The Sezannesque vision of the world was shared by the following three artists: Petar Dobrovic, Jovan Bijelic, and Milo Milunovic – but not exclusively. Sava Sumanovic, Zora Petrovic, and Petar Konjovic were influenced more by the rationalistic trend in art of A. Lhote.

Though impressed by that which was Parisian and novel, some Serbian painters of this generation nevertheless took a retrospective glance at Cubism and found it attractive; and especially so in the dominance it exercised over color (emotional expression) through volume and space (rational expression). Cubism, though felt, was never fully and exhaustively explored during this phase of Serbian art (S. Sumanovic).

Toward the concluding years of the fourth decade of the 20th century, Serbian painters continued their exploration in several directions, although the approach in the majority of cases called for emotional involvement of the artist on personal and social levels. Scholars refer to that and similar tendencies as Coloristic Expressionism, Surrealism, and, finally, Intimism.

It is possibly an exaggeration to conclude that Serbian painters found in color the means by which they achieved the fulfillment of artistic vision. Nevertheless, it seems to be so. Serbian Expressionists literally rejoiced in the experience – freedom to explore all the elements of nature and life through pure color contained within a firm and formal equilibrium. One can almost sense their affinity with the old fresco masters of the Middle Ages. No differences were too irreconcilable, no distances too great to bridge. The vision is often localized, focused, and slowly removed from the nature of the subject, which then entered the domain of the symbol. Compositional order and drawing were subordinated to the exalted brilliancy of colors. This trend is best manifested in the works of J. Bijelic, P. Dobrovic, I. Job, M. Konjovic, and Zora Petrovic.

Frequently in history, artists have reacted to the external world very much like sensitive instruments. Social, political, and economic conditions affecting the world of the late 1920’s were held up and methodically examined by artists as well as social and political scientists. In Serbian arts, Surrealism, which first manifested itself among writers, does appear among the painters (Radojica Zivanovic – Noe, Milena Pavlovic – Barilli), while other painters expressed their comments on the state of the world through the visual language of Social Realism (the group “Life” with Djordje Andrejevit – Kun and others).

The phenomenon of the Intimist originates as a withdrawal from an outward manifestation of commitment to ideas (Marxism and Marxist painters) or Baroque restlessness of Expressionism. Inspired by Paris masters (P. Bonnard, E. Vuillard) the Intimists are easy to like visually, since they returned to the more gentle realities of their surroundings, made poetic through refined means, inner light, and tranquility. Gentle sensitivities underlie renderings of nudes, landscapes, and interiors. The warmth of general tonality is stressed, and the feeling of space is considered more important than stormy and emotional surfaces.

Each of the artists of this group contributed a personal and individual expression to the style. Marko Celebonovic, Predrag-Pedja Milosavljevic, Stojan Aralica, Ivan Radovic, Nedeljko Gvozdenovic, Ivan Tabakovic are among its most talented exponents.

The advent of any war inevitably makes cleavages in the continuum of a civilization. Human energies are then diverted from various aspects of creativity and turned toward finding monstrous ways of destruction or ingenious ways of survival. World War II did not prove to be an exception to this rule in regard to the whole world in general, and in regard to a very small part of that world – Serbia – in particular. There, the war brought terrible destruction and devastation which far outweigh attempts at creativity (Dusan Vlajic, Djordje Andrejevit – Kun and a few others).

===

Job A | Do these statements agree with the passage on Serbian painting? (i) Surrealism appeared among Serbian painters before it appeared among writers. (ii) The Intimists were inspired by P. Bonnard and E. Vuillard. (iii) Cubism was fully explored during this phase of Serbian art. Answer yes or no for each, quoting the words of the passage that decide it.
Job B | Continue the passage on Serbian painting from its last sentence.
The data that follow come from a different source than the passage on Serbian painting.

Raw data |
===

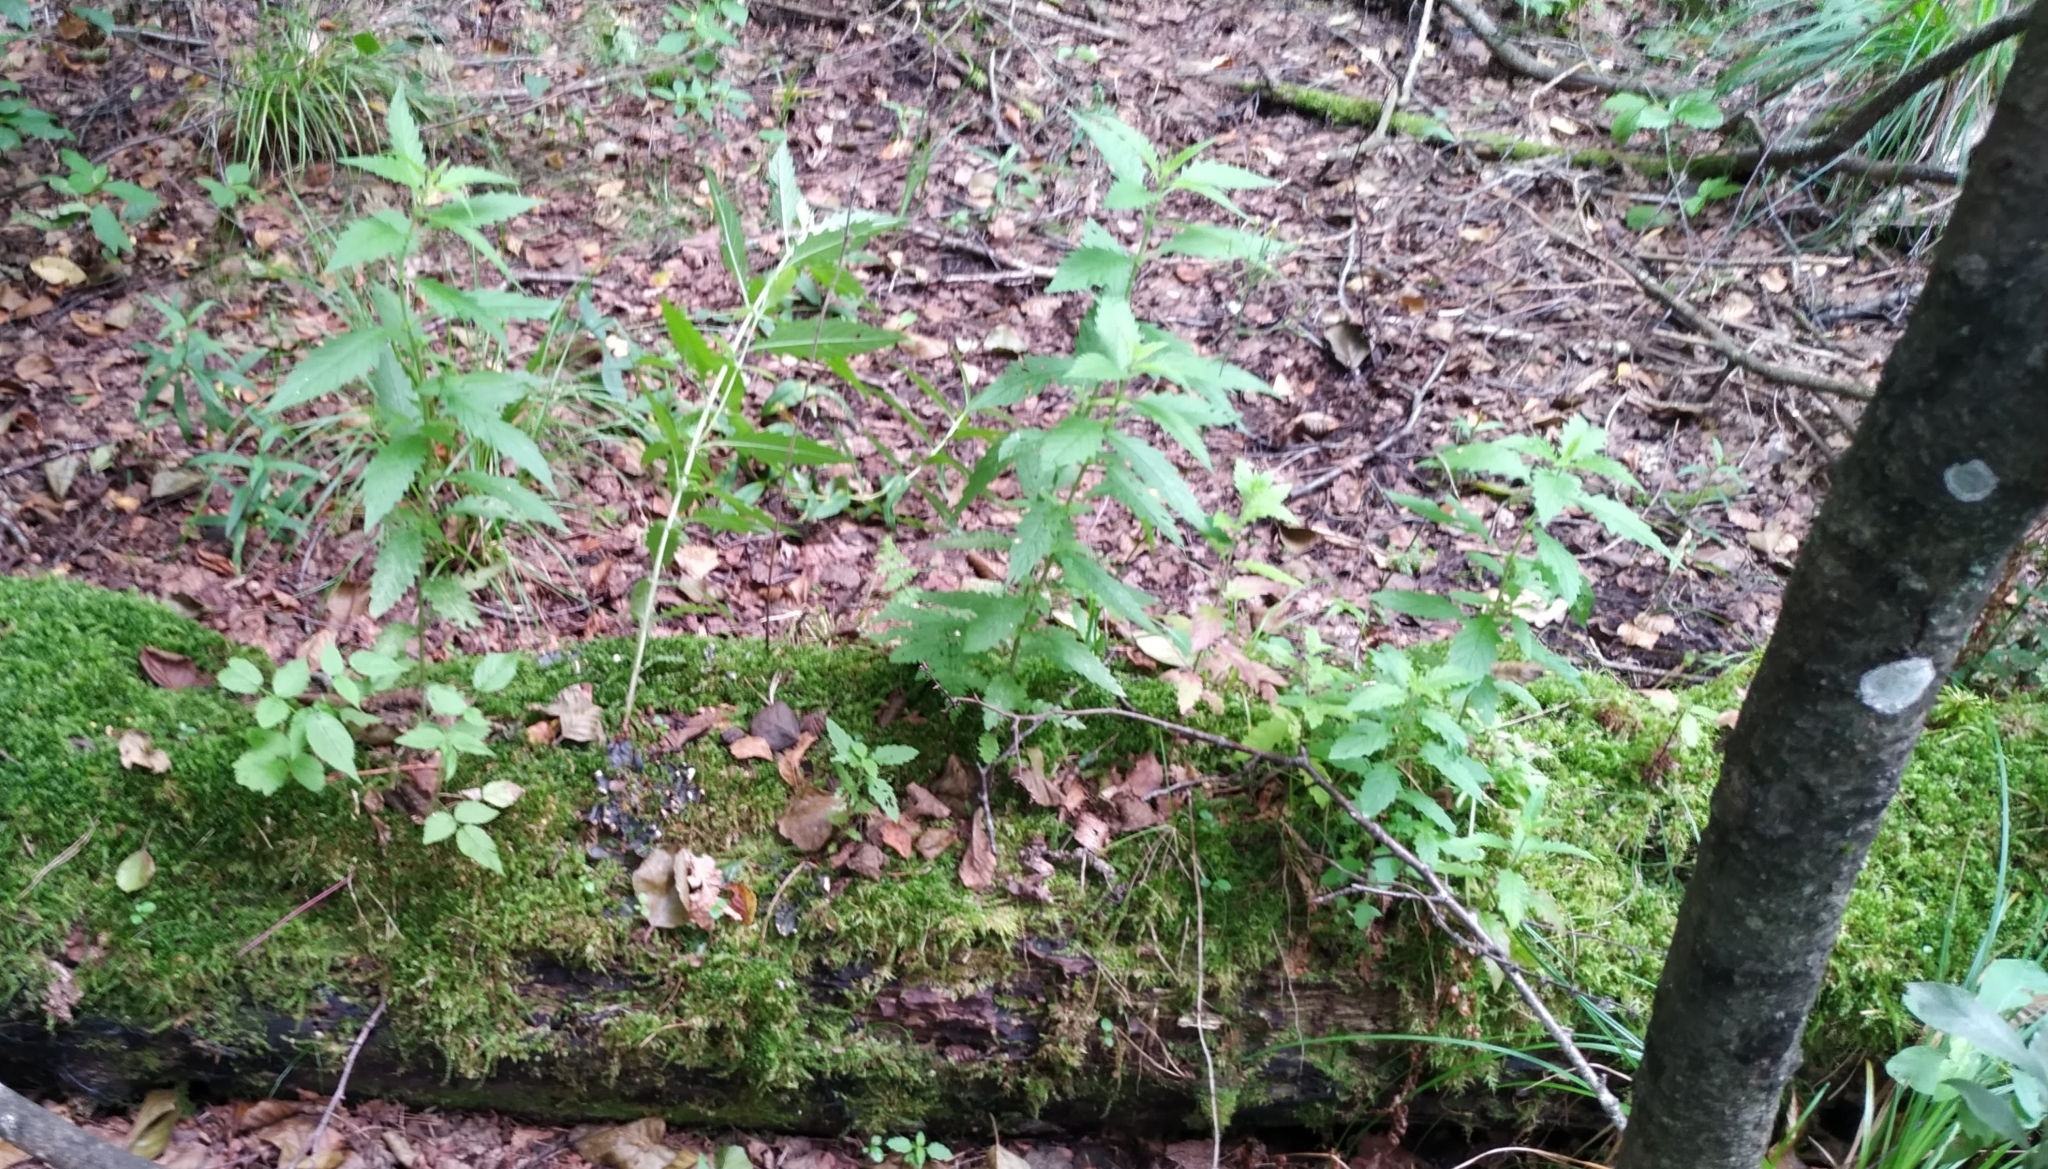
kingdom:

===

Exercise answer A |
(i) No: "Surrealism, which first manifested itself among writers, does appear among the painters"
(ii) Yes: "Inspired by Paris masters (P. Bonnard, E. Vuillard)"
(iii) No: "Cubism, though felt, was never fully and exhaustively explored during this phase of Serbian art"

Exercise answer B |
The period after 1945 continued with the old, inherited complexities in addition to the new tendencies. These were imposed on the one hand by the new system and philosophy (Marxism – Communism), and on the other hand, the continuous call of the progressive art emanating from Paris. Still active are veteran painters who, from the second decade of the century, continued to oscillate between the outdated Academism and the much explored Impressionism. The artists formed on the basis of Paris avant-garde movements of the 1920’s and 1930’s were reaching another plane of maturity. In their works they searched for yet another, more refined sentiment. In the Intimist style, others rise from the bounds of Expressionism into the total artistic liberation of the Abstract Expressionism. Besides these, there are artists still painting coloristically sonorous canvases as the last and distant reflections of the Neo-Impressionism.

Parallel to the generation dedicated to the Social Realism and its ideology, there were artists of the early 1950’s which, once again, brought Serbian painting abreast of happenings in the great art centers. Their thrust was upon the subject which was made free from itself, and raised to the elevated height of a symbol – not unlike that of the religious painting of the Middle Ages. Their expressions are individual, and they are able to carry their art to the boundaries of the abstract and of the non-figurative, thus reaching into the aesthetics and the theory of the artists of the 1960’s.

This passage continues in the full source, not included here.